High availability (HA) is one of the basic requirements for nowadays enterprise applications. Enterprise systems operating today are subject to continuous program execution, that is 24 hours a day and 7 days a week. There is no longer the concept of “overnight” or “planned downtime.” All programs and data must be available at any point during the day and night. Any outages or deteriorated service can result in loss of revenue as customers simply take their business elsewhere, and the enterprise stops to function on a global scale.
Databases vendors may use several different strategies to implement high availability for a data storage system. The implementation of high availability for a data storage is a complex technical problem and uses strategies that typically require special and expensive hardware or a special configuration of databases that brings limitations for the provided features. High availability may be provided to an application when it is able to survive, for example, a crash on the database server that stores data for the application.

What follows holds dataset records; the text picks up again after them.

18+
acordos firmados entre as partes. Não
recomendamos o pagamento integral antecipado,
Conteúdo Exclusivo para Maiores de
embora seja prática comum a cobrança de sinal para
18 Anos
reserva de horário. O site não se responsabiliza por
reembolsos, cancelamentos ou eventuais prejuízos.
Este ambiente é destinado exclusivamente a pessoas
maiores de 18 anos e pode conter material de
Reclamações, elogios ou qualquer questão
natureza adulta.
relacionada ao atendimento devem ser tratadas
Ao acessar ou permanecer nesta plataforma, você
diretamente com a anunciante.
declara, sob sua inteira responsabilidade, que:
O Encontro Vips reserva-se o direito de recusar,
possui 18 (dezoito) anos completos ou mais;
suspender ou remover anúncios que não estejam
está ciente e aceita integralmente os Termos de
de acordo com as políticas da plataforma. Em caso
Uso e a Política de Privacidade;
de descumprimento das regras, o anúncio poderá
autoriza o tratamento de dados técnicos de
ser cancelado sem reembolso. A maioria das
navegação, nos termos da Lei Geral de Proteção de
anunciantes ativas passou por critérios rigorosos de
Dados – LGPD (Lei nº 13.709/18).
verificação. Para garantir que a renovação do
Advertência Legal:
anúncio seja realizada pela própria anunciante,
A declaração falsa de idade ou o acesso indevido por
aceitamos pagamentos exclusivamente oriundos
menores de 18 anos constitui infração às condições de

A traditional approach of providing high availability to an application uses a storage area network (SAN). A SAN is a high performance dedicated network used primarily to provide fast and reliable communication between computers and storage devices in a shared storage networking environment. The SAN also enables a storage device to communicate with another storage device. Software solutions at the database level, however, are complex and expensive. For example, a database within a cluster may be a “share everything” database in which all data files, control files, and redo log files used by the database reside on a shared storage that is accessible by all other database instances. This traditional approach is typically expensive and proprietary.